Actually I think most would - perhaps not at a 10x multiple, but at least 2-3x, maybe 5x. If I were to download a brand new movie that just came out today I would definitely watch it with at least my girlfriend, but possibly invite a few friends around for a movie night. Or some friends would invite me (I hope!).

I would end up watching a lot more movies, but providing much less income to the movie industry for each.


As I said in the original post, you wouldn't charge at a single ticket rate, you'd price it based on what worked. My assumption would be that most people would watch with maybe one other person and that the price would reflect that.

As I also said they lose the ability to up sell you highly profitable popcorn, you lose travel costs, the lose some overheads (but gain others) - there are a whole bunch of things to figure in. The release day cost of a movie rental wouldn't be a single cinema ticket price and it certainly wouldn't be a current rental cost.
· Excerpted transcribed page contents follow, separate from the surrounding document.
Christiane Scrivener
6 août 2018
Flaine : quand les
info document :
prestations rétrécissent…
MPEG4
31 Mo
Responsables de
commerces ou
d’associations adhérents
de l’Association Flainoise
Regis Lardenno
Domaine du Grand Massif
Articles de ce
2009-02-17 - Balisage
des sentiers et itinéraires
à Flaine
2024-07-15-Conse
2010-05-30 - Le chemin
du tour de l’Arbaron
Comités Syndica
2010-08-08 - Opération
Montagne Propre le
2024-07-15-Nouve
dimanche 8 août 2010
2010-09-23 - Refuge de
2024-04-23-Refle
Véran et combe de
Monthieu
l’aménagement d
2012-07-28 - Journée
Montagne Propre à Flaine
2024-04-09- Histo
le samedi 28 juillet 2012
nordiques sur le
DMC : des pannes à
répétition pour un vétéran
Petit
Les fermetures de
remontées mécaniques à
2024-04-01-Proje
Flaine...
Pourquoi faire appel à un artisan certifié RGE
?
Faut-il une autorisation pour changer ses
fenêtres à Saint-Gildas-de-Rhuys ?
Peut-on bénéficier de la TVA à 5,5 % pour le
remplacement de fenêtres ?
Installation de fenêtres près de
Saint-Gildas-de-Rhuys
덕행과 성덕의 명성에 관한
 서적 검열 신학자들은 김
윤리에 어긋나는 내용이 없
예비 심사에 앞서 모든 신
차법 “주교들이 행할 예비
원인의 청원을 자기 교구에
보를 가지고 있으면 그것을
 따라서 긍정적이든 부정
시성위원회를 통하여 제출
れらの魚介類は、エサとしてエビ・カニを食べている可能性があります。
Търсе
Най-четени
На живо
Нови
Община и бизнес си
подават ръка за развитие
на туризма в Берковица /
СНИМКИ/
Off the top of my head I think you'd be looking somewhere around two to three times average cinema ticket prices, possibly varying by time (weekend evenings might cost more).

The last sentence is a good thing for them though not a bad one. If you watch 3 movies a week instead of one and pay on average $5 instead of $10, they've still got $15 instead of $10. Their costs will likely only be marginally higher with three movies vs. one (most of it being the infrastructure) which means that their overall profit is likely up.

You don't optimise a business for revenue, you optimise it for profit.